We should now take a moment to reflect on Sister Riche - a feminist, a trade unionist and a social democrat whose shoulders we stand upon. Nancy was a feminist who blazed a path for us to follow; a trade unionist who empowered us to lead; and a social democrat who taught us change is possible. Our parting gift to Sister Riche must be our commitment to continue her legacy and create new "ideas" through organizing, protesting and pushing back."

Deb Tveit, Assistant to the President
 "Nancy was a mentor to many CAW women over the years encouraging and developing their self esteem and instilling in them the ability to be leaders and be elected in leadership roles. I for one have benefitted from her encouragement and the confidence she gave me to hold many leadership positions over the years. She will be greatly missed and lovingly remembered by myself and many others."

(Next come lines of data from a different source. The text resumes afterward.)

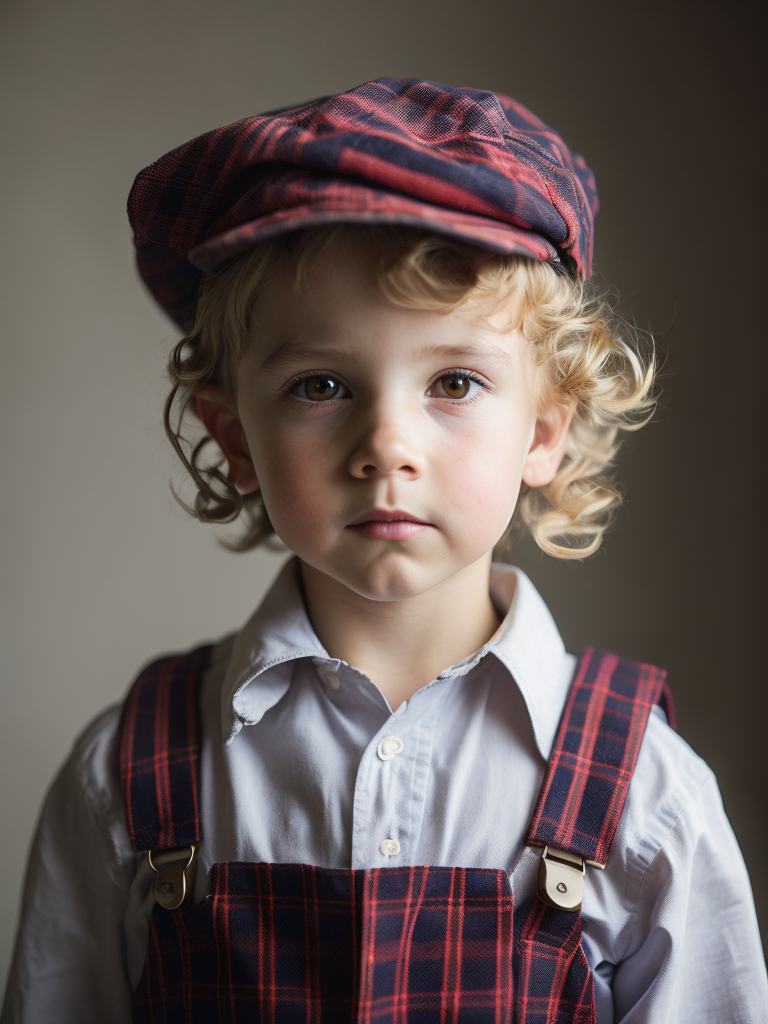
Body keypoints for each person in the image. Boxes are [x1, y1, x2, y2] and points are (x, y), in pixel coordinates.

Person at [2, 77, 766, 1023]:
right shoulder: (129, 773)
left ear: (544, 430)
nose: (385, 446)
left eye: (453, 380)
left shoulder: (647, 795)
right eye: (321, 384)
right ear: (235, 437)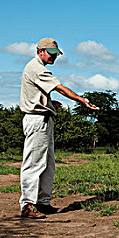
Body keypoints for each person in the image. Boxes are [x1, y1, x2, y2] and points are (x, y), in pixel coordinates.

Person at [19, 37, 99, 219]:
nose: (54, 57)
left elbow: (37, 94)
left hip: (44, 119)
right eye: (51, 53)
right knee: (34, 163)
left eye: (56, 54)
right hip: (37, 120)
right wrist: (81, 99)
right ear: (40, 51)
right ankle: (28, 205)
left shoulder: (38, 69)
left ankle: (42, 202)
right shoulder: (36, 69)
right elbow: (59, 88)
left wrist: (49, 103)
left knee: (47, 163)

Peggy Nash, former Assistant to the president, current NDP MP
 "Nancy was a fearless fighter for the underdog and the marginalized.  She was a passionate trailblazer for women's rights and bristled immediately in the face of sexism or some other form of discrimination.  Never afraid to say what many only thought, Nancy would disarm negative reaction with one of those mischievous smiles.  And you just knew she'd get away with it.  

A tireless advocate for the New Democratic Party, Nancy led the party as president for several years, but she always rolled up her sleeves and pitched in to help local campaigns.  How sad that she won't see the tremendous success next week of her good friend Newfoundland NDP Leader Lorraine Michaels. What a celebration she would have had."

Carol Phillips, former Assistant to the President, Women's Department Director 
 "I was blessed to work closely with Nancy over the years both at the CAW and CLC and some of my most treasured memories come from times spent with Sister Riche. Nancy was an extraordinary and complex feminist and trade unionist who never forgot how tough it was to grow up poor and she fought for the disadvantaged all her life. She was funny and warm and could also be a royal pain sometimes! She never shied away from speaking truth to power and looking them straight in the eye when she did it. She was an inspiration to many of us women and men alike. She was much loved and Nancy will be sorely missed."

Cheryl Kryzaniwsky, former Women's Department Director, CAW Council President 
 "I became active in my union in 1976 and was elected to attend my first CLC convention in 1978. I was nervous and so unsure of myself not knowing much about convention protocol or procedure. Nancy Riche to the rescue!  Nancy held a pre meeting awareness session for "women" regaling those in attendance with a humourous look at what to expect. How to line up and speak at the microphone (which she insisted we do at least once); how to vote for or against the committee's recommendation on a particular resolution; how to participate fully making sure our voices were heard but not taking ourselves or others so seriously that we forgot to have a little fun. She became a mentor and friend and the loss of her voice on issues of importance to working women around the world will be deeply missed."